Microstructure, magnetic and transport properties of a Mn₂CoAl Heusler compound

We report a detailed analysis of microstructure, magnetic and transport properties of a stoichiometric Mn₂CoAl Heusler alloy, which has been predicted to be a spin-gapless semiconductor (SGS). Microstructure analysis revealed that the main phase was Mn_1.8Co_1.4Al_0.8 rather than Mn₂CoAl. Although conventional X-ray diffraction suggested the formation of single phase with XA/L2₁ strcture, a disk-shaped Mn-rich precipitate phase was observed in both annealed stoichiometric and Co-rich Mn₂CoAl alloys along with the Mn_1.8Co_1.4Al_0.8 main phase. Atomically resolved energy-dispersive X-ray spectroscopy mappings revealed that the Mn_1.8Co_1.4Al_0.8 phase has a disordered inverse XA Heusler structure with Mn (A) and Al (C) sites partially substituted by Co and Mn, respectively. First-principles calculations based on the observed disordered structure suggest that the Heusler phase is not SGS but half-metallic.
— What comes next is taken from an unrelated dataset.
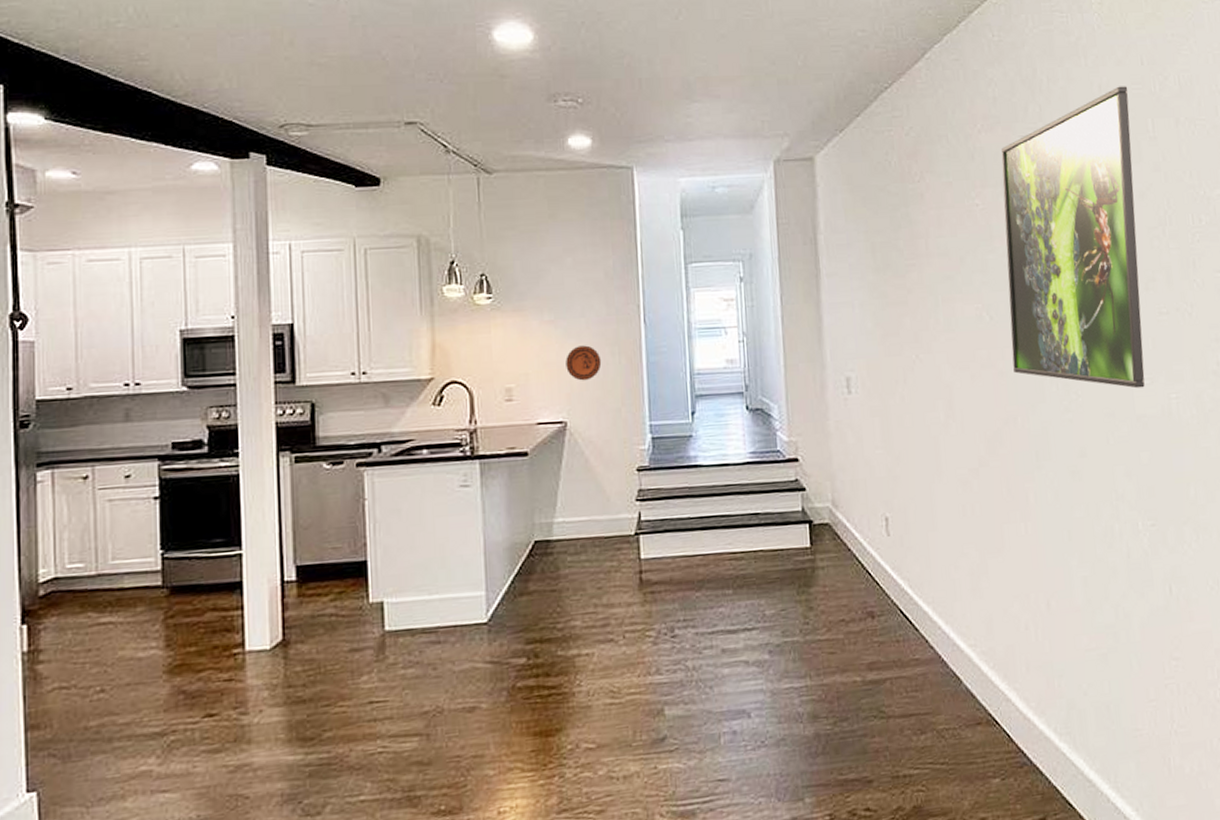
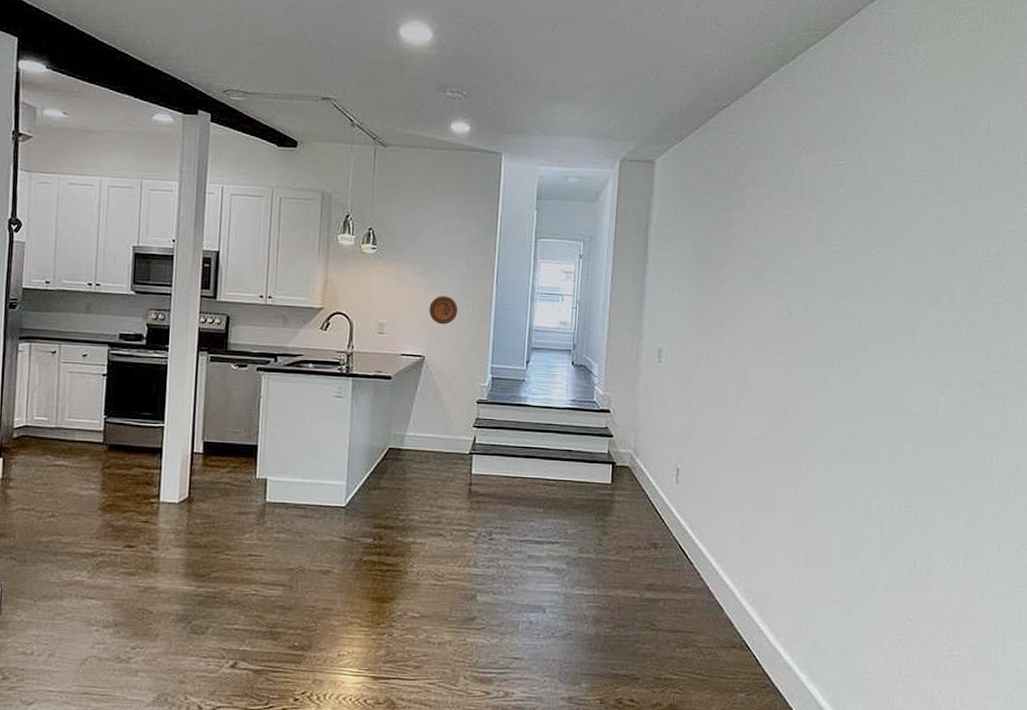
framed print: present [1000,86,1145,389] -> none [803,125,940,389]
However, both annealed stoichiometric and Co-rich Mn₂CoAl exhibit semiconducting-like resistivity and low anomalous Hall conductivity. These transport properties were regarded as the signatures of SGS in the previous studies; however, it could be due to localization of charged carriers due to the intersection of the Fermi level with Mn 3d and Co 3d states in Mn_1.8Co_1.4Al_0.8. This study demonstrates that not only measurements of transport properties but also careful microstructure inspections are essential to validate SGS properties in the theoretically predicted SGS candidates among Heusler compounds.